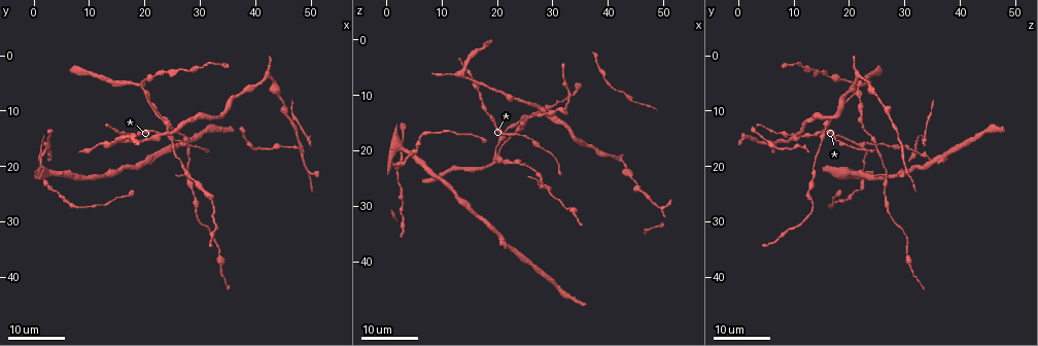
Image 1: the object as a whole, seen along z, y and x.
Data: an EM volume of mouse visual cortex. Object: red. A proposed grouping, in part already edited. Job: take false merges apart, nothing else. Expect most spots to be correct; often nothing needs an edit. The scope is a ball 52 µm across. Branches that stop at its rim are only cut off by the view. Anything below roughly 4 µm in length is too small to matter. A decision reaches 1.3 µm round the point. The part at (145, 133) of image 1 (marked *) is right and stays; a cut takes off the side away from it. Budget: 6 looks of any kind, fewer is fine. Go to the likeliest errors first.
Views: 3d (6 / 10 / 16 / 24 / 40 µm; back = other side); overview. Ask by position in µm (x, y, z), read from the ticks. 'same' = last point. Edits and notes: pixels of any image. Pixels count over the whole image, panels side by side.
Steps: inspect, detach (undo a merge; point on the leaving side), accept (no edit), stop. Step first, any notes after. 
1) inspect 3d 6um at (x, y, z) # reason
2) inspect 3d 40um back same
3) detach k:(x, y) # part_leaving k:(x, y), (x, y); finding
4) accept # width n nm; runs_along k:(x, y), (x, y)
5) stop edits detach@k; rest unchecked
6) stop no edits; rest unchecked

inspect 3d 16um at (34.0, 38.0, 31.0)

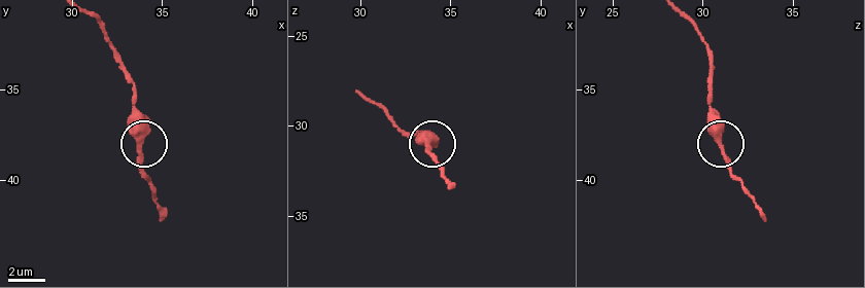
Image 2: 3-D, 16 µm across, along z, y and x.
inspect 3d 10um at (33.8, 38.0, 31.0) # zoom in

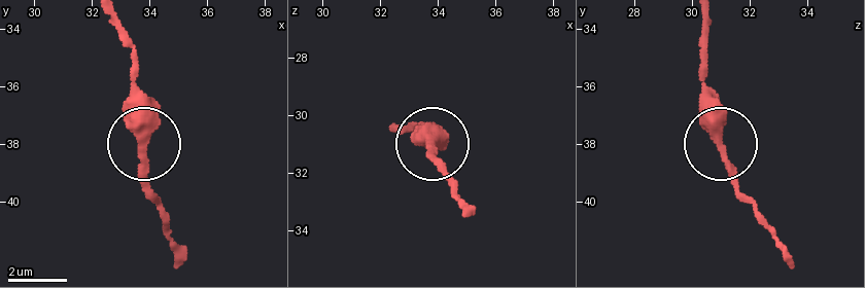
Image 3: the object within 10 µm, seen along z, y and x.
accept # runs_along 3:(112, 23), (133, 60), (133, 118), (147, 148), (152, 204); one cell here

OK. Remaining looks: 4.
inspect 3d 24um at (20.0, 7.0, 21.0) # three arms meet

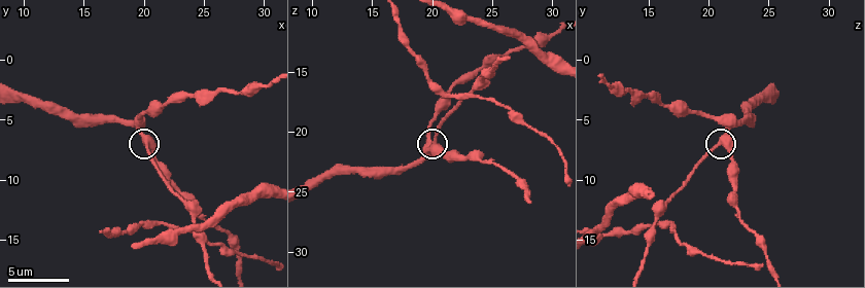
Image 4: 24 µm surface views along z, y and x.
inspect 3d 6um at (20.4, 6.6, 21.0) # closer look

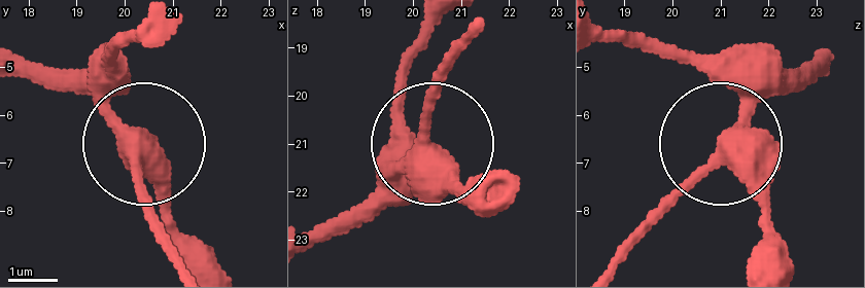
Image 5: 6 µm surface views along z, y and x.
inspect 3d 6um back at (20.20, 6.65, 21.10)

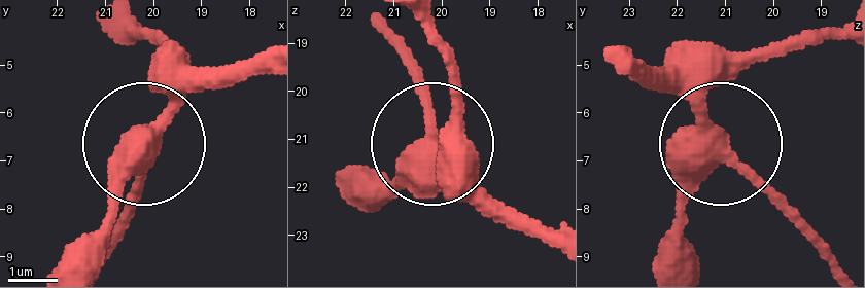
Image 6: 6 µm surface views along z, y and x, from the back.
accept # arms 3; one cell here

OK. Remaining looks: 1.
stop no edits; rest unchecked

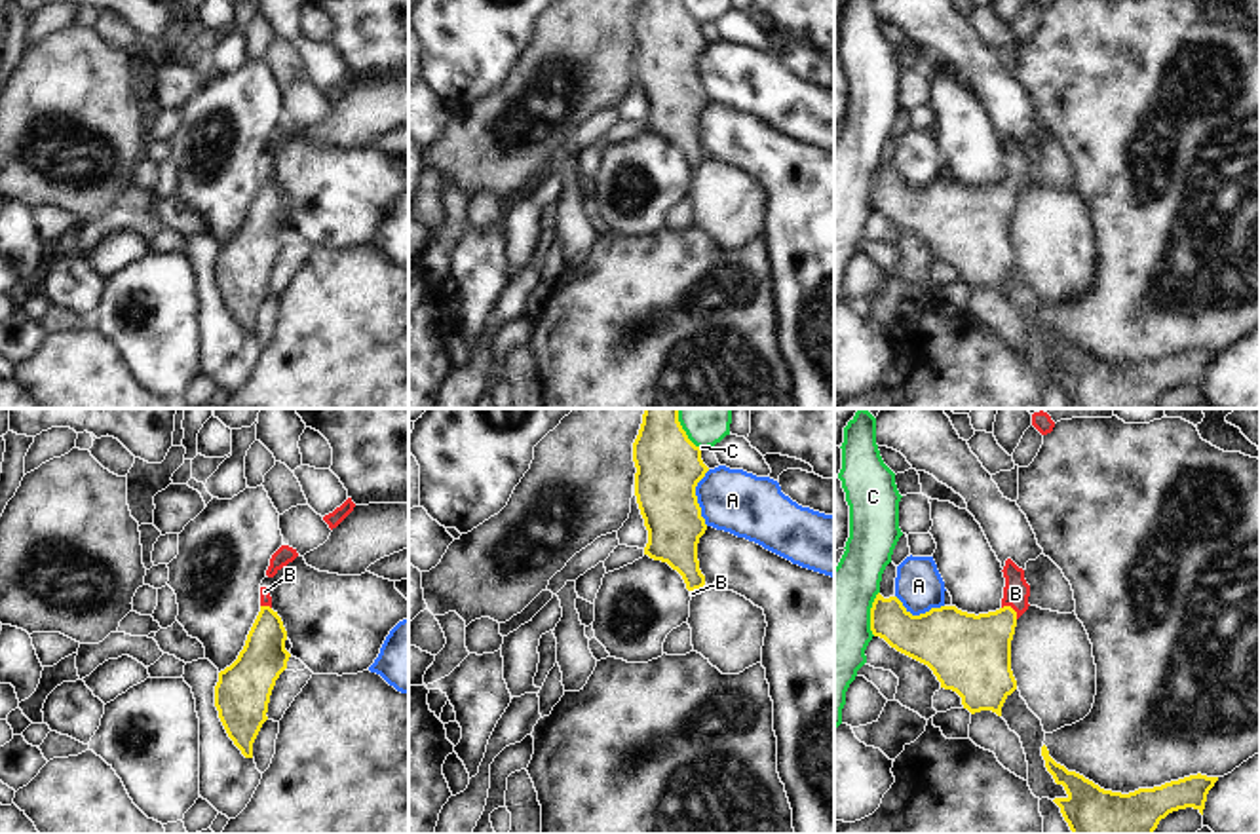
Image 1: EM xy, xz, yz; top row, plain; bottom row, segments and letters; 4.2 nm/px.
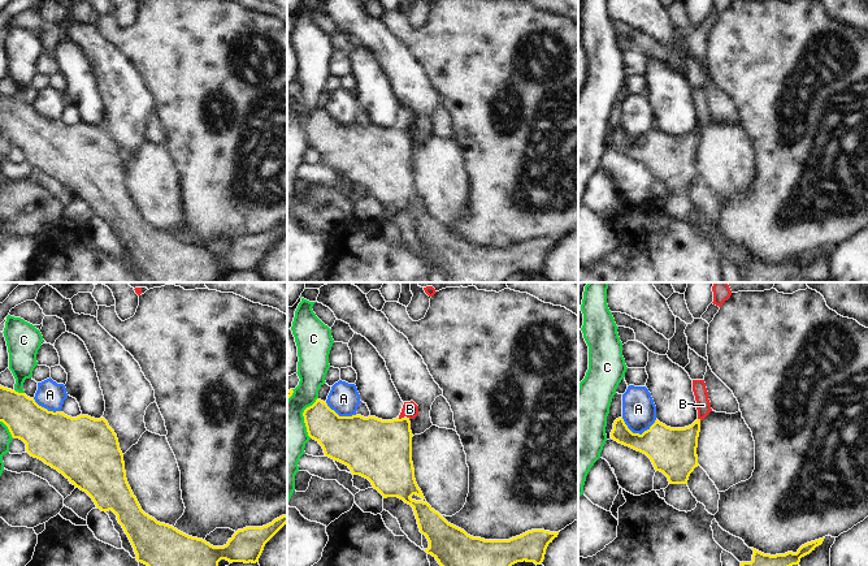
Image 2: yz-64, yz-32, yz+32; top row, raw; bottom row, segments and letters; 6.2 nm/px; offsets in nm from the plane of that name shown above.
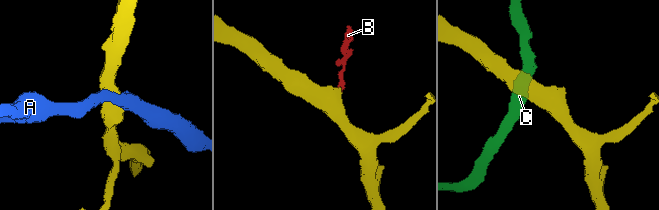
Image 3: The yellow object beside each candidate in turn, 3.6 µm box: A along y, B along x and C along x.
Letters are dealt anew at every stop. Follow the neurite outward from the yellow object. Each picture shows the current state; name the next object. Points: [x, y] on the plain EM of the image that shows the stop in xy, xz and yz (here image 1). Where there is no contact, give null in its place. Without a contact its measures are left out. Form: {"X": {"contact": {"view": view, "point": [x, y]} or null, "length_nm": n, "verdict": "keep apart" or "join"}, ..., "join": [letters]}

◆ Work to be completed:
Only the number should be given: the count of lines in the entries that contain the string "name".

◆ Result below:
2